We would come down after the show and walk the stage with the mics trying to repeat the problem. Nothing. No matter what we did we couldn't manage to make the signal drop out.

Just to be sure we would systematically pace every foot of the stage looking for RF holes. We would change batteries, change frequencies, change headsets, change transmitters, receivers, antennaes and everything else we could think of to try and solve the problem. We even tried making offerings to those interred below as we were certain the stage was built on an old Indian burial ground.

Our efforts were to no avail. And our bosses were beginning to breath down our necks. So, having tried to appease lesser gods, we decided to supplicate to almighty Capitalism.

We threw money at the problem.

$12,000.00 in fact. All spent on the incredibly cool, incredibly sleek, inredibly sexy (in the geek sense of the word) Beyer-Dynamics Ultra Wireless Audio System.

These German import babies were so cool they automatically gave battery strength indications on both the transmitters and receivers. They also hooked up to software that would triangulate the performer's position on stage and map it against signal strength. These things were so badass even the co-ax line to the antennaes had to be a special order, seeing as it was three times the diameter of your normal antennae or TV co-ax run. These things rocked.

Not that you could tell in performance. They cut out just like everything else we had ever tried.

About to give up all hope, we decided to call in a favor with another excellent company, Audio-Technica. The kind folks at AT listened to our horror story (especially the part where we spent 12 grand on a competitor's product) and promptly dispatched two engineers.

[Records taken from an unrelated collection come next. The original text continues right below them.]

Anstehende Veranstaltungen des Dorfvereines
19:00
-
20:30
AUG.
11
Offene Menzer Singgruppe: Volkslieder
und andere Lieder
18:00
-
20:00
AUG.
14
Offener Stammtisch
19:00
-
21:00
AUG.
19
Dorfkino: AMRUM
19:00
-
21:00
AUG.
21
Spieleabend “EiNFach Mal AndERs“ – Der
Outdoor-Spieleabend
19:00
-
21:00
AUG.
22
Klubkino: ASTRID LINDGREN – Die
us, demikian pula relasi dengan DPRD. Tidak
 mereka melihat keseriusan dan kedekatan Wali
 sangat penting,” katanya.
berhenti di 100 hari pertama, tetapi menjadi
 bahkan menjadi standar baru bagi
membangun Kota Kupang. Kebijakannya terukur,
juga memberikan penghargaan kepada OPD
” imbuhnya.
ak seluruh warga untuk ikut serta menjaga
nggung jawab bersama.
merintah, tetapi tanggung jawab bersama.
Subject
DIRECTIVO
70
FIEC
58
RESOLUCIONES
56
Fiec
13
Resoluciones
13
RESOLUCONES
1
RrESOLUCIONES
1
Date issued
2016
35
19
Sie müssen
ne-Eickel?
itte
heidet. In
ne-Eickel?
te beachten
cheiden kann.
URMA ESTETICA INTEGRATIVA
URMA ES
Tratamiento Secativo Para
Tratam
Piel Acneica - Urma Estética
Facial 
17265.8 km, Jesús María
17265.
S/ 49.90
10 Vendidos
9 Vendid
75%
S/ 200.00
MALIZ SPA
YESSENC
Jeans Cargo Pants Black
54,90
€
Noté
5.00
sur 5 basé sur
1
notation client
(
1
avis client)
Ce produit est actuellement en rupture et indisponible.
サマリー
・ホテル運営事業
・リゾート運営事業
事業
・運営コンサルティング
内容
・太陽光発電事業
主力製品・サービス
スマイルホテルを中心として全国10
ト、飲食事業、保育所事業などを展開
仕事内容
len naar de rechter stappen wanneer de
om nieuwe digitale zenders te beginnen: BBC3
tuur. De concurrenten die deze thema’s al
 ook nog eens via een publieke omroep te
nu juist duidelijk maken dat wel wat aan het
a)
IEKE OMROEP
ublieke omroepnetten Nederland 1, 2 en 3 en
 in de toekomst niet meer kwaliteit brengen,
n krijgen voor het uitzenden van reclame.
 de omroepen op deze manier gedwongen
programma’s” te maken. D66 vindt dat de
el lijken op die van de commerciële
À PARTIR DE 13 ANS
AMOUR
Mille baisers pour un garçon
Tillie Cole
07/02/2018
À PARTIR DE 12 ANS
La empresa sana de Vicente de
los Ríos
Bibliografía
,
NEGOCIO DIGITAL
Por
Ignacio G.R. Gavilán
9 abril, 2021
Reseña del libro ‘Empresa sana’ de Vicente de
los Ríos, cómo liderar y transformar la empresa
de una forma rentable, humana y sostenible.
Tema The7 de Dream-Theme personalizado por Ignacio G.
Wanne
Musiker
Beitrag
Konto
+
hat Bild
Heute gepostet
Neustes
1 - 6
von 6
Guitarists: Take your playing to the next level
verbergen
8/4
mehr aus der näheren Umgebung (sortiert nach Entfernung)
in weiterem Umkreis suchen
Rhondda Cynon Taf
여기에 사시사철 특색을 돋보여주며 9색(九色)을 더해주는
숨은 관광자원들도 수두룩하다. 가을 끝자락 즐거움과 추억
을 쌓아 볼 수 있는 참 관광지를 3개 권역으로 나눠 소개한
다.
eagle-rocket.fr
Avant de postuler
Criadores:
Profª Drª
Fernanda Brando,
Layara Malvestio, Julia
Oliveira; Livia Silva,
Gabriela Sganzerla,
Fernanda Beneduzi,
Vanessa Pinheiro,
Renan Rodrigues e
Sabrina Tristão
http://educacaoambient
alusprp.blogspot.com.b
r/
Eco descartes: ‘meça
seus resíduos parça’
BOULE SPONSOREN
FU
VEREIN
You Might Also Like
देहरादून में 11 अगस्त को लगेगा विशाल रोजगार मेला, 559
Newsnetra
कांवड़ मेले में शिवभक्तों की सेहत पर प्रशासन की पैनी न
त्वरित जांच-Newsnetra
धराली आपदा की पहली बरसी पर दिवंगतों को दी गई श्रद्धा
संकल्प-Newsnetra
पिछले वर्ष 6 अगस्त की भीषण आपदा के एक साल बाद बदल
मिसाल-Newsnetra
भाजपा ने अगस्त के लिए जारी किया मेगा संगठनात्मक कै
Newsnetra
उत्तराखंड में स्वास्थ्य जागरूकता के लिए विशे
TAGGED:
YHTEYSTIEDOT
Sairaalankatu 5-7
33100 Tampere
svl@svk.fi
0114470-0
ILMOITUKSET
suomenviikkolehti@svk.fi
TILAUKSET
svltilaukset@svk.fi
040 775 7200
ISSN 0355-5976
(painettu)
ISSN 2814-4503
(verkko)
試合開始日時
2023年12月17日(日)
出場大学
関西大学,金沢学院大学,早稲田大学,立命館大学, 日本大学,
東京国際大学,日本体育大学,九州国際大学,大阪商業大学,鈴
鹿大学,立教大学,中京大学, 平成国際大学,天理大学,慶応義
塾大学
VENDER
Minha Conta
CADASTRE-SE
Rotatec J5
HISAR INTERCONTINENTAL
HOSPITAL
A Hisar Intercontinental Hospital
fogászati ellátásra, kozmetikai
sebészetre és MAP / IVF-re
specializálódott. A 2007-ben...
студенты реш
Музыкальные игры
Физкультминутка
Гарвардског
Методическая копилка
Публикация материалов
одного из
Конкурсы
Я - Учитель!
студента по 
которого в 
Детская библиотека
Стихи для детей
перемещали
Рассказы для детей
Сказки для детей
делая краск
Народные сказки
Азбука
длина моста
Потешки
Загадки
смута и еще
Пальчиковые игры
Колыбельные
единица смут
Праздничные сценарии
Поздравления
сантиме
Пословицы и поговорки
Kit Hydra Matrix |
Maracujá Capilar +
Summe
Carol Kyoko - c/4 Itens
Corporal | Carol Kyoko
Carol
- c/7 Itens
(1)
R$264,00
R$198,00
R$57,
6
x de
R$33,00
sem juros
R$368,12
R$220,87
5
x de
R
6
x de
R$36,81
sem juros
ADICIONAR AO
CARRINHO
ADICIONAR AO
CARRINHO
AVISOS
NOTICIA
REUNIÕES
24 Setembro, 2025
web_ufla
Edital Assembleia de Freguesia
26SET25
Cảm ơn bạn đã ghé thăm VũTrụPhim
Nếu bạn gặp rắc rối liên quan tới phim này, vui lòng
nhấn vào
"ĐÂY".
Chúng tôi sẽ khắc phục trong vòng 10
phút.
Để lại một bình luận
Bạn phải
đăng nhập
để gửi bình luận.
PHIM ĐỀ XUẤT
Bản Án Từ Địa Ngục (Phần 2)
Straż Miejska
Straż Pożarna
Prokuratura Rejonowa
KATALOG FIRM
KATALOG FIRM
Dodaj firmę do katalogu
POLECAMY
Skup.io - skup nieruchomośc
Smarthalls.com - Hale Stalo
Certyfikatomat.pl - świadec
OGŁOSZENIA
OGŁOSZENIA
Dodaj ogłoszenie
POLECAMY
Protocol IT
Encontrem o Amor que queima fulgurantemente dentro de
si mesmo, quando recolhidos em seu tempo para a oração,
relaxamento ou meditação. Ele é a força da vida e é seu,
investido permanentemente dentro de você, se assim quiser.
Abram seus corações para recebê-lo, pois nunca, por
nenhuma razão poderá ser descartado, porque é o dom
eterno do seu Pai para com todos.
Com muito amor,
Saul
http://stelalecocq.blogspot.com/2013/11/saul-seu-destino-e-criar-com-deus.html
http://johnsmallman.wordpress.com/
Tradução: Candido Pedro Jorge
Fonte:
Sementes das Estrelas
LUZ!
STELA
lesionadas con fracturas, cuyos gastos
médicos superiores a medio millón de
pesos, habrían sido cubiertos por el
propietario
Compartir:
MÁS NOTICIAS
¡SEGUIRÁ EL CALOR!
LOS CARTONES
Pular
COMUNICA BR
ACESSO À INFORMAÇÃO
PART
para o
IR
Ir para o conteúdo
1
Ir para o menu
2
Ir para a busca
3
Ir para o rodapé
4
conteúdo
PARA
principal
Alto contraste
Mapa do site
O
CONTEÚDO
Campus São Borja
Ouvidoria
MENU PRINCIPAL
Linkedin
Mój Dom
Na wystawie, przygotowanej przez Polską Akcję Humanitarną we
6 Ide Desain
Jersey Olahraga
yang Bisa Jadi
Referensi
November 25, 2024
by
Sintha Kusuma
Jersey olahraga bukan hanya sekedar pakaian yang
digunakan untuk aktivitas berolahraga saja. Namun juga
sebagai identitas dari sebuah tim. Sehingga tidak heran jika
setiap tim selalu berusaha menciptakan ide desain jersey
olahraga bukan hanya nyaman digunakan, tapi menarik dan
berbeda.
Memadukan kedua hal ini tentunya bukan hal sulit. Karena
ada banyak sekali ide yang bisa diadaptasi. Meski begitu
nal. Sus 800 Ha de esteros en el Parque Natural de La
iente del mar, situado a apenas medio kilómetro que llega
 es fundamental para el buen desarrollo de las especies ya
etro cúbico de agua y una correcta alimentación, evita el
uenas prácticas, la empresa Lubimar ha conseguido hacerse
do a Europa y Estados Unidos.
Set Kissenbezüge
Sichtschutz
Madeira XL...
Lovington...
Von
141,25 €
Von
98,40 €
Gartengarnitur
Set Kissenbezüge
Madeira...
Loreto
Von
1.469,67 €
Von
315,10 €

They arrived later in the week armed with oscilloscopes, Fluke meters, and a whole assortment of blinking, beeping and glowing whosijawhatsits and thingamagigs.

They emerged from the stadium many hours later slightly shaken, but in no way stirred. The problem, we were told, was one of the most unique they had ever encountered.

It went something like this. The stadium was constructed of very long aluminum benches mounted on wooden platforms. Due to nightly washings this wood remained damp all day long. The entire structure was supported by a rusty steel framework underneath. Essentially you had two conductive layers seperated by a semi-conductive layer. In other words, a very large capacitor.

This capacitor would slowly become charged by the smaller charges created by a stadium full of people. When this capacitor finally discharged, the ensuing EMI would cause a drop-out in our microphones.

Solution: a couple of cheap grounding rods.